→ Task directions
Give the data below again exactly as written, without its pictures.

Hardware project source files
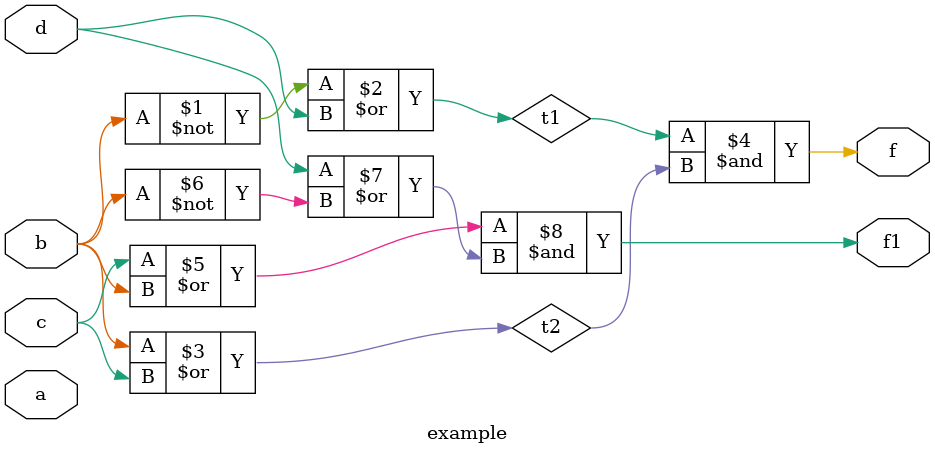
<source format=v>
module example(a,b,c,d,f,f1);
input a,b,c,d;
output f,f1;
or(t1,~b,d);
or(t2,b,c);
and(f,t1,t2);

assign f1 = ((c|b)&(d|~b));
endmodule
</source>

→ Task solution
<source format=v>
module example(a,b,c,d,f,f1);
input a,b,c,d;
output f,f1;
or(t1,~b,d);
or(t2,b,c);
and(f,t1,t2);

assign f1 = ((c|b)&(d|~b));
endmodule
</source>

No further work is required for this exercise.